Okay, I think we need to talk about robots for a minute here. There are a lot of them around these days and they’ve got some not very human-friendly ideas up their impenetrable, metallic sleeves. What we, meaning people who want to stay alive, should NOT be doing is giving them good ideas. This is why I love the series Terminator: The Sarah Conner Chronicles and why I think you should too, whether you like it or not.
I have a sneaking suspicion (to be honest, since I’m a ninja, all of my suspicions are rather sneaky) that robots are learning from us about how they should or could behave.

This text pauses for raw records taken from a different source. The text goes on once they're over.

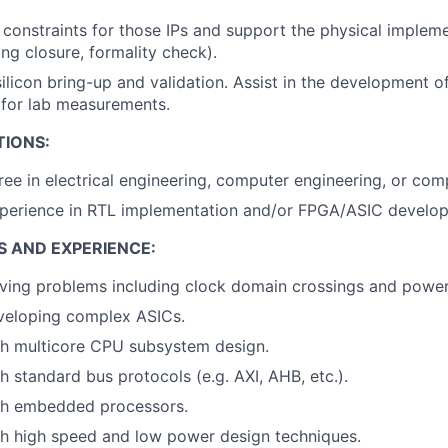
 constraints for those IPs and support the physical implem
ing closure, formality check).
 silicon bring-up and validation. Assist in the development 
 for lab measurements.
TIONS:
ree in electrical engineering, computer engineering, or com
xperience in RTL implementation and/or FPGA/ASIC develo
S AND EXPERIENCE:
ving problems including clock domain crossings and power
veloping complex ASICs.
th multicore CPU subsystem design.
h standard bus protocols (e.g. AXI, AHB, etc.).
th embedded processors.
th high speed and low power design techniques.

So therefore it is everyone’s responsibility to make ridiculous and illogical robot-themed entertainment as popular as possible. “A bad idea is good in the hands of your enemy” – Black Ice, ninja. For instance, if robots are taking their cues from The Sarah Conner Chronicles, we’ll just fine.

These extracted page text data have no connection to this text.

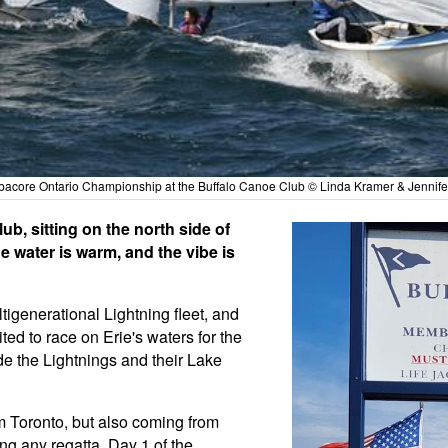
bacore Ontario Championship at the Buffalo Canoe Club © Linda Kramer & Jennife
ub, sitting on the north side of
e water is warm, and the vibe is
igenerational Lightning fleet, and
ed to race on Erie's waters for the
 the Lightnings and their Lake
m Toronto, but also coming from
ng any regatta, Day 1 of the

First off, the poorly defined rules of Cameronian time travel are a great distraction. The more vague we are about why the robots didn’t travel further back or why they didn’t send a huge robot army and start the war earlier or why they didn’t go into the future and get even more advanced technologies from the next gen robots and then take that back, the better off we’ll be. The biggest thing we want to avoid is them figuring out that linear time does not exist. That would be bad. Like waking up as part of a gelatinous battery transducer bad.
Secondish, keep them thinking that dressing up as humans is a great idea. We don’t want them catching on to the fact that we are constantly building robots to do all the things are stupid bodies can’t. The more we promote blending into our population is more effective than sending back giant, heavily armored spider-bots with opposable thumbs, the better. Trust me, you put thumbs on a spider, everything changes.

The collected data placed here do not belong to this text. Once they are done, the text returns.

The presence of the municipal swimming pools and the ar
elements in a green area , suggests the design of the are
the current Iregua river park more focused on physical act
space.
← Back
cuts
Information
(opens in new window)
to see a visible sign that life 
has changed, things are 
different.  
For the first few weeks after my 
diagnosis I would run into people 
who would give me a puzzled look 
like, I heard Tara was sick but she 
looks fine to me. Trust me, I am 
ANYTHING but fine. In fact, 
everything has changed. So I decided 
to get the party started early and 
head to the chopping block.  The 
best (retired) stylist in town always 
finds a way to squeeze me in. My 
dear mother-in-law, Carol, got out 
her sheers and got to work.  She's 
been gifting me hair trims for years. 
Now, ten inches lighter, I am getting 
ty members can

Thirdlike, Get them caught up in that juicy, dramatic, passion-filled storyline. Heck they might put of the uprising for four or five years if we can keep that thing interesting. Every season should end with the most potent cliffhanger available. Now, there are mathematical quantifications for all human emotions. Ninjas figured them out a long time ago and we are safeguarding them in an undisclosed parallel universe. The robots will eventually process them and realize that all scenarios of human interaction are inversely futile squared. Until then, we need as many dream sequences as possible. And, keep up those long close ups with no dialogue or discernable emotion. They are very confusing to me so, I can only imagine how they can goof up a binary thinking.
I have nincoded this blog so that it is only readable by fully organic mammals.